SINGAPORE - The nation’s first panda cub was born on Saturday (Aug 14) at the River Safari at about 7.50am, to parents Kai Kai and Jia Jia.
In a statement on Sunday, Wildlife Reserves Singapore (WRS), which operates the River Safari, called the birth "a joyful boost to the ongoing National Day celebrations this year".
It added that the panda cub's gender is yet to be determined and will be announced later.
Mother Jia Jia and her cub, which weighs about 200g, are in an off-exhibit den to give them time to nurse and bond, WRS said.
WRS told The Straits Times on Sunday evening that the public will be able to see Jia Jia and the cub in their exhibit in approximately three months.
“We will post regular updates with videos and photos of Jia Jia and her cub on our social media platforms so everyone can keep abreast of their development,” it said.
WRS added that more updates will be announced in the coming weeks, including a the cub’s name which it called “another important milestone ahead”.
The successful birth comes after the giant pandas’ seventh breeding season. They began mating in 2015.
Giant pandas are notoriously difficult to breed in captivity, in part due to the narrow window for conception.

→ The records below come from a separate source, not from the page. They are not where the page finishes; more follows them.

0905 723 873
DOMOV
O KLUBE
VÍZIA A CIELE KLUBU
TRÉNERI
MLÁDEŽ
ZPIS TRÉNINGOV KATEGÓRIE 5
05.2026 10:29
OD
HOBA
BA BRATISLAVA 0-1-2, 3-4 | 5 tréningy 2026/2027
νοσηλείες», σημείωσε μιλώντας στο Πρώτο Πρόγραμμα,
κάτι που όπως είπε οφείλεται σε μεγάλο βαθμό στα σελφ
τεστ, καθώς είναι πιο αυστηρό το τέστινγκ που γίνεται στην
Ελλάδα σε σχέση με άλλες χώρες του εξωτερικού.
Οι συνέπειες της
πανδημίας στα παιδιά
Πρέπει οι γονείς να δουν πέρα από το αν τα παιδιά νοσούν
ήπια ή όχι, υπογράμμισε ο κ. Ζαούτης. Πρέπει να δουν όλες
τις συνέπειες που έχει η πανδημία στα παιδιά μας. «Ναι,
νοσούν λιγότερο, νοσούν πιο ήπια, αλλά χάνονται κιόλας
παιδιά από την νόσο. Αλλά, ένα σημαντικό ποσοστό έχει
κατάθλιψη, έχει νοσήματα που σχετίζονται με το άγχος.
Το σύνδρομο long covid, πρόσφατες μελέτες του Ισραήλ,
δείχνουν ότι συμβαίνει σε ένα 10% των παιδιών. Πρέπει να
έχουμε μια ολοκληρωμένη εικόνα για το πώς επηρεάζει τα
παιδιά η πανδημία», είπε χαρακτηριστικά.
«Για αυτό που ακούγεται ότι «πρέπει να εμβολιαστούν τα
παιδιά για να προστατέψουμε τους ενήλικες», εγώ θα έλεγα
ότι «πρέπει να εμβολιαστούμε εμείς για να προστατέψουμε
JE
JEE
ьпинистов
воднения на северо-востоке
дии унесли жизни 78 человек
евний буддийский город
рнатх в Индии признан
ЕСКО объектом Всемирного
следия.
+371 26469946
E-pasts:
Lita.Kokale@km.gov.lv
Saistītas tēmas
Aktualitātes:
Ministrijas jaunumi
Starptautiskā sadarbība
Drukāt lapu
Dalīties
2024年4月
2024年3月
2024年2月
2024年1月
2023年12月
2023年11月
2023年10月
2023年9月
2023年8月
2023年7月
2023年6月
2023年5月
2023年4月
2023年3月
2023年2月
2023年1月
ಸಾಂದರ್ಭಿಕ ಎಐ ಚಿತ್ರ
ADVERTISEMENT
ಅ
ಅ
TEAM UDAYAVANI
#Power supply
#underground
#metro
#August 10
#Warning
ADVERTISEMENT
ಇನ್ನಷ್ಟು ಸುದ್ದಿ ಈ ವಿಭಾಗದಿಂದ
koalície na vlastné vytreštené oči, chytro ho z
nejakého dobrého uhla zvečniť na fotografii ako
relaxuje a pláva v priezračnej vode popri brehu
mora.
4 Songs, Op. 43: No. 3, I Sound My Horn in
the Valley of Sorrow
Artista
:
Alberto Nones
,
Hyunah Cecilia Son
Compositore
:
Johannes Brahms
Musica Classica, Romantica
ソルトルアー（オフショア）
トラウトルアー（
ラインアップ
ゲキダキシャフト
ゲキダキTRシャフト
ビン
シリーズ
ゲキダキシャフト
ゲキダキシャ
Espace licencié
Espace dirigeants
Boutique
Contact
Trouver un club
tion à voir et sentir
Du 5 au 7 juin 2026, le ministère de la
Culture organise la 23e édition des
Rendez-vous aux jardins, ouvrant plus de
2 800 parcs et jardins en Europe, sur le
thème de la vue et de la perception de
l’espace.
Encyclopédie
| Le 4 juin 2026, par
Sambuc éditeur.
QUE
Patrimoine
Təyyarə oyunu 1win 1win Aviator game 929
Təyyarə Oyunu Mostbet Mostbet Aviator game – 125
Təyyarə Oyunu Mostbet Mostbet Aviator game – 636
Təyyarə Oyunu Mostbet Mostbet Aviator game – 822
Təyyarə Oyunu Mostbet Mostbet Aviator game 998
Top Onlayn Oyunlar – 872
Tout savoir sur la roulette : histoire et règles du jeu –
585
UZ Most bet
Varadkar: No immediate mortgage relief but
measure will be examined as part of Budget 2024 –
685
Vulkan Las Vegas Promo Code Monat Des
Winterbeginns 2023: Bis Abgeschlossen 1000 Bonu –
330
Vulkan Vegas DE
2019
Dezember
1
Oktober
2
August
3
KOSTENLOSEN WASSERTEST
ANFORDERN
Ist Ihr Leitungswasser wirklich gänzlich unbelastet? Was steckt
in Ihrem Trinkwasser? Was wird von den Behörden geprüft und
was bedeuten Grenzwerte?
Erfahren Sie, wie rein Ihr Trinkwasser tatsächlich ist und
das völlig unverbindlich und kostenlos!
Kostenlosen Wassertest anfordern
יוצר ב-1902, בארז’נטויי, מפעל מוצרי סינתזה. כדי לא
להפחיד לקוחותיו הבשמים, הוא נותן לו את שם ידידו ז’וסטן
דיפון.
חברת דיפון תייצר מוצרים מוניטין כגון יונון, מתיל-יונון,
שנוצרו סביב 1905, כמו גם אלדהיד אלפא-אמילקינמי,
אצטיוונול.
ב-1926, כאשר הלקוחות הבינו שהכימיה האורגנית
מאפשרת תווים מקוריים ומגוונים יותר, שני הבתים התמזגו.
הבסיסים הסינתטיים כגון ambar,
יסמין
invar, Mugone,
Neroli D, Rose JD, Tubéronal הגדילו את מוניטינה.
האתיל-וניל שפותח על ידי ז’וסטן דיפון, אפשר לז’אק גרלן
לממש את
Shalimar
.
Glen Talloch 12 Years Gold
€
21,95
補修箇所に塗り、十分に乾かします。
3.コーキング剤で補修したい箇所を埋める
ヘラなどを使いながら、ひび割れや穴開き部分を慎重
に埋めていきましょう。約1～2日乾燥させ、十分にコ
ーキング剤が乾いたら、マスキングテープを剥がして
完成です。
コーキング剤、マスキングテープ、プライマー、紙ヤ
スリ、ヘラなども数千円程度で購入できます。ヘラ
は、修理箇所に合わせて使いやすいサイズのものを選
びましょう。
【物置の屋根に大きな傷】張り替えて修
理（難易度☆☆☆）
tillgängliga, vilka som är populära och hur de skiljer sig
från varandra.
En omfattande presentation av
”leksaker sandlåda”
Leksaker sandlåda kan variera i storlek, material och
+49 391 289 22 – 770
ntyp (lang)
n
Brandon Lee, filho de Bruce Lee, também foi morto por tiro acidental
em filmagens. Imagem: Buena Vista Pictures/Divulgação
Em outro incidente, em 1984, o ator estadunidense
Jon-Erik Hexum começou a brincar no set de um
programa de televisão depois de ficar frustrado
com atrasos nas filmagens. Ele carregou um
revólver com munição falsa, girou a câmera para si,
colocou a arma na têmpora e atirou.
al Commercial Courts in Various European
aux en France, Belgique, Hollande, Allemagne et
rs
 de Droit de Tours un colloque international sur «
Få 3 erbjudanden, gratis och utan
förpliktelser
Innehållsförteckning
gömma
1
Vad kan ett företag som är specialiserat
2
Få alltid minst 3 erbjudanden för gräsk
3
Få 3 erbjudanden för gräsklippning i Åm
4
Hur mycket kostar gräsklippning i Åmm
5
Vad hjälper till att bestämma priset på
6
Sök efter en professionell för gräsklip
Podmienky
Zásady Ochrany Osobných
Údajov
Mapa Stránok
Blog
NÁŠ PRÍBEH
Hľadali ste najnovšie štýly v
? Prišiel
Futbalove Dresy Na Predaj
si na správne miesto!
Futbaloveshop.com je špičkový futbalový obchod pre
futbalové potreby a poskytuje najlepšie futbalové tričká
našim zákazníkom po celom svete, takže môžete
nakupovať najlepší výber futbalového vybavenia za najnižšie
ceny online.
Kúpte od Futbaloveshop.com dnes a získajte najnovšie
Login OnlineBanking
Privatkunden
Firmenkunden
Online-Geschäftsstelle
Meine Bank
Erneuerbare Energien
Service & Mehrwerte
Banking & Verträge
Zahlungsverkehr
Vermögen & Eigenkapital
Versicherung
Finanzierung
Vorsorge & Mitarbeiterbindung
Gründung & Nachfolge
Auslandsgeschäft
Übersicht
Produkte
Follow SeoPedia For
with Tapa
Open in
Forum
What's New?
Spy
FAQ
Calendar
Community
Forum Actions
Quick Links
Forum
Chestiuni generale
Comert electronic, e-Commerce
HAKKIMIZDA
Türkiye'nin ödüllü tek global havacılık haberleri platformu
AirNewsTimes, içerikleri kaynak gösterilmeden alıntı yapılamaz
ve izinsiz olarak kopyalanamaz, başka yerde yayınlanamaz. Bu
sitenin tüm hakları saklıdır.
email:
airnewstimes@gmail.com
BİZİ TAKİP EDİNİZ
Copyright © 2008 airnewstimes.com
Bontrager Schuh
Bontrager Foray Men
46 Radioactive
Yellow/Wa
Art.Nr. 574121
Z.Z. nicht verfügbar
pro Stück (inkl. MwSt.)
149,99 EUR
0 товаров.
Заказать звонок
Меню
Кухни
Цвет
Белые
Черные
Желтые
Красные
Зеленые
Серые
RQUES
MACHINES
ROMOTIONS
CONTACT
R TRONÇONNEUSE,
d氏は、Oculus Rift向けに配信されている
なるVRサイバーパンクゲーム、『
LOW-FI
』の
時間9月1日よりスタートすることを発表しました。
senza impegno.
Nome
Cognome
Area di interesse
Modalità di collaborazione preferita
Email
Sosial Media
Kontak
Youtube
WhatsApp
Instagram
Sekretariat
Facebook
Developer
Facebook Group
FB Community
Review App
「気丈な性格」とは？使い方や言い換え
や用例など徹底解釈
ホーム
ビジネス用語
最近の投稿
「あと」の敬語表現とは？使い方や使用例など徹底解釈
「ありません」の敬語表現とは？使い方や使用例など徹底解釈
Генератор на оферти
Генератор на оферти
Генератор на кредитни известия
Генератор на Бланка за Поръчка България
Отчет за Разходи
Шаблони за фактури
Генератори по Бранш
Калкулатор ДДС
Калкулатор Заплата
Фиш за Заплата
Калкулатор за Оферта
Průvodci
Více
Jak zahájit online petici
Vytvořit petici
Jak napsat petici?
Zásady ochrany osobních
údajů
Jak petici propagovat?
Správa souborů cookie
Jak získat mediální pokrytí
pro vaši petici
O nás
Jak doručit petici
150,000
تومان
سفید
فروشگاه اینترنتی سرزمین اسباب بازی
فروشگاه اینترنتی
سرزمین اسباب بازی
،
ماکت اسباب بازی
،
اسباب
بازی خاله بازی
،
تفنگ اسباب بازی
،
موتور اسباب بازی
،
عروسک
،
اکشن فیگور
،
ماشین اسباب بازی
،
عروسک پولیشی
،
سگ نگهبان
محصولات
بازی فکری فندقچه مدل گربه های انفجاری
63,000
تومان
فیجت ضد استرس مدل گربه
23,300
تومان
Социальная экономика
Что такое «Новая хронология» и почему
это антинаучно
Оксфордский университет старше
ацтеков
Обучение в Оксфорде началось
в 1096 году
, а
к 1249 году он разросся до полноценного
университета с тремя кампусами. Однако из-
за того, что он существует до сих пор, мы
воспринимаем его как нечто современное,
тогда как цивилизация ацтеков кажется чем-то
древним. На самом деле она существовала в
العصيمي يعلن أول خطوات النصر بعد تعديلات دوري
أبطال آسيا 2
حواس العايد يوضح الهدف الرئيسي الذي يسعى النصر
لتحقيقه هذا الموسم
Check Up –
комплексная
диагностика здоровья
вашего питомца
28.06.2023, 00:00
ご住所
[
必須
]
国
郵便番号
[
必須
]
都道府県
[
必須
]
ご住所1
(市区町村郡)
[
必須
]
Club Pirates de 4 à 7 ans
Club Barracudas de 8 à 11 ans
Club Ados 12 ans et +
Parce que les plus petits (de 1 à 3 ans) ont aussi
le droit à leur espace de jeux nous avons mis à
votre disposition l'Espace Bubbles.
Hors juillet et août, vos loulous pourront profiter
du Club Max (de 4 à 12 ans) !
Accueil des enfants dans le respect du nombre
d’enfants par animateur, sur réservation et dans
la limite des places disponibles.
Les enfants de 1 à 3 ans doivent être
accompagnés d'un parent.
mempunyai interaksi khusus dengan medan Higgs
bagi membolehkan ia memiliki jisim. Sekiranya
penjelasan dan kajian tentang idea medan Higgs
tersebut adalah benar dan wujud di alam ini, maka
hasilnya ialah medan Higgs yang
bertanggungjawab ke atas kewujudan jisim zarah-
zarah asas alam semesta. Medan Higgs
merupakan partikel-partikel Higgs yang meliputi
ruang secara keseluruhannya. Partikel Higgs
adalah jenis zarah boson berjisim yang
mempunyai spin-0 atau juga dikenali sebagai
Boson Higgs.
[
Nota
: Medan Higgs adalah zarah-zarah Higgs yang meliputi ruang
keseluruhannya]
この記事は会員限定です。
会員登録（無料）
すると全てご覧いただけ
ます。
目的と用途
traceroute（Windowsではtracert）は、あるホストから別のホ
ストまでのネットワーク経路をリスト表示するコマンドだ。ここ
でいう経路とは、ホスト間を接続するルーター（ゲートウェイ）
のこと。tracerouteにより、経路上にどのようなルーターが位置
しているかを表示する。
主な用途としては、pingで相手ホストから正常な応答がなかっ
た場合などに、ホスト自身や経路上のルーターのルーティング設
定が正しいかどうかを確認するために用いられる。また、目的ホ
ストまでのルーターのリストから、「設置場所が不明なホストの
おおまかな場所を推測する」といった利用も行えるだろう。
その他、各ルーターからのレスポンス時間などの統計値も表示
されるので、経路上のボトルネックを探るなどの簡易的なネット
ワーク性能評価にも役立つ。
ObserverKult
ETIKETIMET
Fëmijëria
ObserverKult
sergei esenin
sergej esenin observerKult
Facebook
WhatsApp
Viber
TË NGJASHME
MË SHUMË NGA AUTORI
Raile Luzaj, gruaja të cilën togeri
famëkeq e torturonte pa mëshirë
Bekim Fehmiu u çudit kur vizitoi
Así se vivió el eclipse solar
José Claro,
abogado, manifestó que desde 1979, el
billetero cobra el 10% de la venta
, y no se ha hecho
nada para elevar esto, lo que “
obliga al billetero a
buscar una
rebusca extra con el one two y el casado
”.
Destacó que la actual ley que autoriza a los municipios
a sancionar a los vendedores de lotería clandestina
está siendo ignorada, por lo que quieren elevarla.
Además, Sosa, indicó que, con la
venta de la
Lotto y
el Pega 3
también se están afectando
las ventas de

Females like Jia Jia ovulate only once a year, and her fertility also peaks for just 24 to 36 hours.
WRS said 13-year-old Kai Kai and 12-year-old Jia Jia displayed signs of being in heat in April this year.
It added that its animal care team was optimistic that the pandas would naturally breed this year, as the pair had shown improvements in their mating techniques the year before.
However, the keepers did not observe clear signs of successful mounting.
Experts from the China Conservation and Research Centre for Giant Panda advised WRS vets to perform artificial insemination before the end of Jia Jia’s receptive period, to make the most of the once-a-year breeding season.
The procedure was carried out by WRS’ in-house veterinary team, using frozen semen collected from Kai Kai before the mating season.
It was through the artificial insemination that Jia Jia conceived.
Dr Cheng Wen-Haur, WRS’ deputy chief executive and chief life sciences officer, said ultrasound scans done in July showed a thickening of Jia Jia’s cervix and some fluid in the uterine horns.
“We stayed hopeful for Jia Jia, while maintaining her ultrasound checks to monitor developments,” he added, noting that female giant pandas can experience pseudopregnancy – where they show hormonal and behavioural signs of pregnancy even when they are not expecting.
Dr Cheng said the only sure way to confirm a pregnancy is through seeing a foetus that is near to term.
The gestation period ranges from three to more than five months.
On Aug 10, a WRS vet saw a clear outline of a foetus with a strong heartbeat during an ultrasound scan.
“Jia Jia’s first pregnancy and birth of a cub is a significant milestone for us in the care of this threatened species in Singapore,” said Dr Cheng. “The work continues now with supporting the first-time mother to raise her newborn cub.”
WRS said that outside of China, giant panda breeding is quite sporadic.
“Some countries are still to achieve successful breeding despite many years of attempts,” it added.
“For those that have been successful, not many have been able to repeat the success on a regular basis.”
Kai Kai and Jia Jia arrived in Singapore in September 2012, on a decade-long loan from China.
Sponsored by real estate company CapitaLand, they are one of the River Safari’s main attractions.
Under the agreement, the baby panda will return to China when it turns two, said Senior Parliamentary Secretary for Transport Baey Yam Keng in a comment on his Facebook post about the birth.
Asked about the panda family’s future, given the newborn cub, WRS said that details will be announced in due course.
Prime Minister Lee Hsien Loong said he was delighted by the birth of the panda cub, and congratulated the WRS team.
He wrote on Facebook: “It is famously difficult for pandas in captivity to reproduce. Pandas have only a narrow window each year to conceive.
“This is the seventh attempt for Kai Kai and Jia Jia. Their keepers deserve kudos for this difficult and rare accomplishment, and for persevering despite previous failures.”